─── SUPPLIED MATERIAL
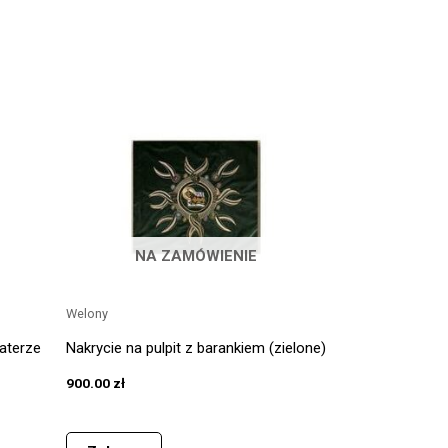
NA ZAMÓWIENIE
Welony
katerze
Nakrycie na pulpit z barankiem (zielone)
900.00
zł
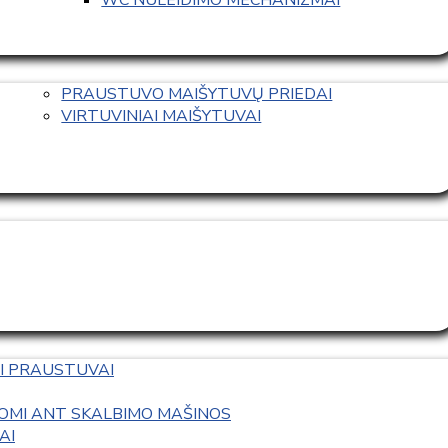
PRAUSTUVO MAIŠYTUVŲ PRIEDAI
VIRTUVINIAI MAIŠYTUVAI
I PRAUSTUVAI
OMI ANT SKALBIMO MAŠINOS
AI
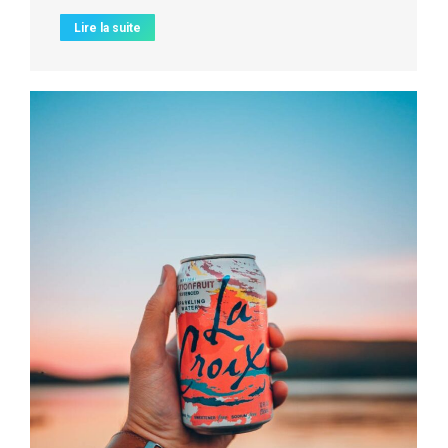
Lire la suite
──────
WHAT TO WORK ON ->
Turn the lines above into a numbered list with no blank lines, and leave the pictures out.

PROBLEM SOLUTION ->
1. NA ZAMÓWIENIE
2. Welony
3. katerze
4. Nakrycie na pulpit z barankiem (zielone)
5. 900.00
6. zł
7. PRAUSTUVO MAIŠYTUVŲ PRIEDAI
8. VIRTUVINIAI MAIŠYTUVAI
9. I PRAUSTUVAI
10. OMI ANT SKALBIMO MAŠINOS
11. AI
12. Lire la suite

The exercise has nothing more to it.